探してみたら
世の中、色んな人がいて色んなものがあるのだが、良さがわからないものというのはどうしても存在する。私は好みが偏っているから、良さがわからないものが人一倍多い。が、良さがわかるものもない訳ではないのだ。逆に、私には(少しでも)良さがわかるものでも、他人には良さがわからないものも確かに存在する。
私には自分が住んでいる街の良さはわからない。確かに都心に比較的近いのはいいかもしれないが、自然が少ないと感じる。森林公園などはあるし、鴨さんも見られるが、ラインナップとしては物足りないような気もする。他方では、駅近くに沢山の店があるのだが、これも生まれた時から当たり前だったせいか恵まれているとは思えない。大きな事件や事故は滅多に起こらないし、優しいひと達がいつも側にいてくれた。これが当たり前だと、世界を知らない時の私は思っていた。
少し前、高知から来たという後輩に会ってきた。秋葉原の景色は私にとって見慣れたものであったが、彼はなんとこの地に訪れるのは二回目で、周辺に何があるのかをあまり知らないのだと言う。とりあえず、ラジオ会館を適当に案内した後、昼ごはんをご馳走になり、ゲーセンへ行った。
彼は昼ごはんを食べている時、こんな話をしてくれた。曰く、ずっと田舎に住んでいたから都会の喧騒に憧れていることや、転勤族だったこと。意外なことに、ゲーセンでアルバイトをしていたようだが、残業は常だったという。その上、高校時代は不良に目をつけられていたともいい、彼の人生は恵まれたものではなかったようだった。世の中にはこんなひともいるんだな以前に、私の中には「不良って今もいるの⁈」という思いがよぎった。そして、田舎暮らしは羨ましいなと思った。

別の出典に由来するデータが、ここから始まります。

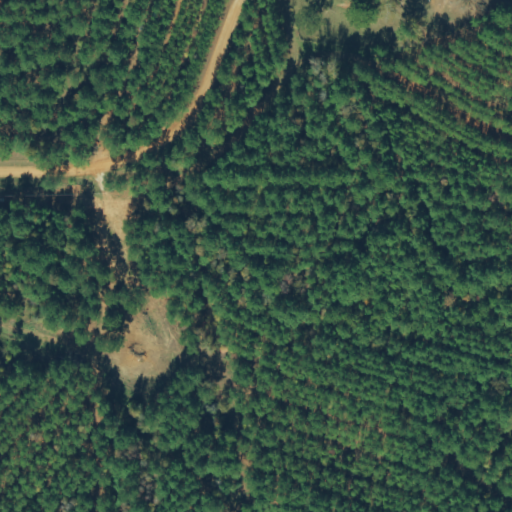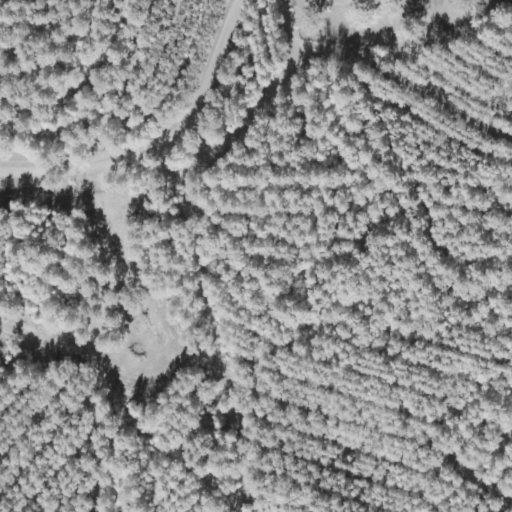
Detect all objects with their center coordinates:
road: (160, 143)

後から彼に住んでいるところの良さを聞いてみたら、家賃が安いくらいしかわからないという。一応、写真が送られて来たものの珍しい植物や動物がいるかどうかはわからなかった。ついでにいうと、高知は日本で数少ない鱰が生で食べられる場所なのだが、それも知らなかったという。便利で福祉が充実しているところより、いいところは沢山あるはずなのに。勿体ないと思った。
しかし、彼はいう。バイクがなければ移動が容易ではないと。最悪電車やバスを用いることで対処出来る都会の方がいいのだと。それでも珍しい植物や動物、建物などには事欠かない田舎の方が私には住みやすいと思うのだが、このままだと田舎へ引っ越すどころか、根を下ろしている場所から出られそうにない。